Nursing and anesthesia staff members from all perioperative settings received training on using the temperature-taking device. Implementation of the standardized program was successful after providers completed the learning curve, troubleshooting took place and validation of the initial data collection was obtained. Initial findings showed unintended hypothermia was a much more significant issue than we previously thought; informal data gathering suggested 45% of our patients were hypothermic.
Staff were unsure whether to trust the volume of hypothermic patients initially detected with the new device, as it recorded temperatures that were much lower than values recorded with traditional temporal artery probes. The literature reports that temporal artery values are an acceptable reflection of core temperature in the normothermic patient, but unreliable for temperatures outside the normothermic range.
Staff appreciate the ease with which they can transfer data from the non-invasive devices into our hospital’s electronic medical record. The collection of accurate and standardized temperature readings provides an easier way to conduct audits that focus on how compliance with temperature-taking protocols and active warming practices impacts rates of hypothermia among surgical patients.

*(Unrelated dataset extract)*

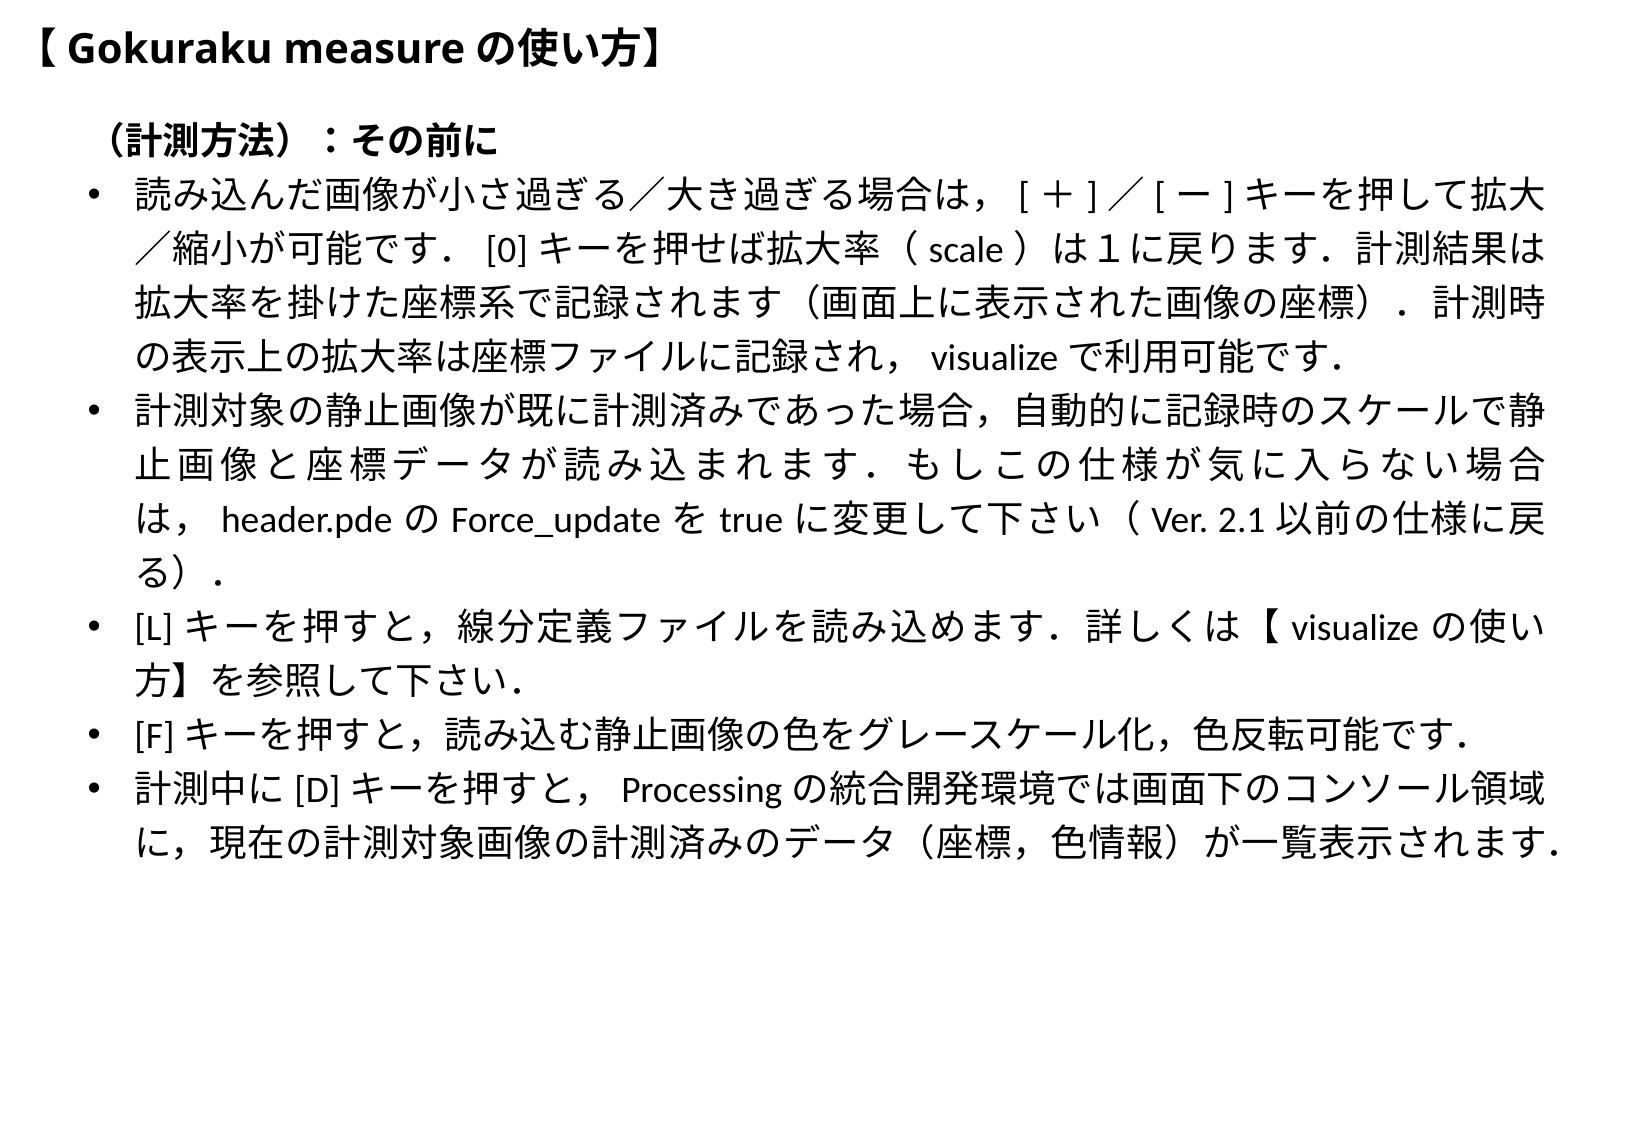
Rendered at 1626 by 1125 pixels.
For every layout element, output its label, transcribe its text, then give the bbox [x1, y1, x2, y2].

text_box （計測方法）：その前に 読み込んだ画像が小さ過ぎる／大き過ぎる場合は，[＋]／[ー]キーを押して拡大／縮小が可能です．[0]キーを押せば拡大率（scale）は１に戻ります．計測結果は拡大率を掛けた座標系で記録されます（画面上に表示された画像の座標）．計測時の表示上の拡大率は座標ファイルに記録され，visualizeで利用可能です． 計測対象の静止画像が既に計測済みであった場合，自動的に記録時のスケールで静止画像と座標データが読み込まれます．もしこの仕様が気に入らない場合は，header.pdeのForce_updateをtrueに変更して下さい（Ver. 2.1以前の仕様に戻る）． [L]キーを押すと，線分定義ファイルを読み込めます．詳しくは【visualizeの使い方】を参照して下さい． [F]キーを押すと，読み込む静止画像の色をグレースケール化，色反転可能です． 計測中に[D]キーを押すと，Processingの統合開発環境では画面下のコンソール領域に，現在の計測対象画像の計測済みのデータ（座標，色情報）が一覧表示されます． [72, 100, 1561, 872]
title 【Gokuraku measureの使い方】 [0, 0, 1625, 101]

Our initial investigation into the higher-than-expected rates of surgical complications and the collection of accurate temperatures along the perioperative pathway alerted us that our patient warming protocols needed to be standardized. Every patient in pre-op is now given a forced-air warming gown; they feel more involved in their care by being able to control the temperature of the gown and adjust it to their level of comfort.
The constant flow of warm air circulating through the gown elevates peripheral body temperature, not core body temperature. This active pre-warming technique reduces the temperature gradient from core to peripheral areas. When patients arrive in the OR, a forced-air warming blanket and other modalities are used to maintain their core body temperatures and reduce heat loss. Postoperatively, warming gowns are reapplied and utilized until patients meet criteria for discharge from the recovery unit.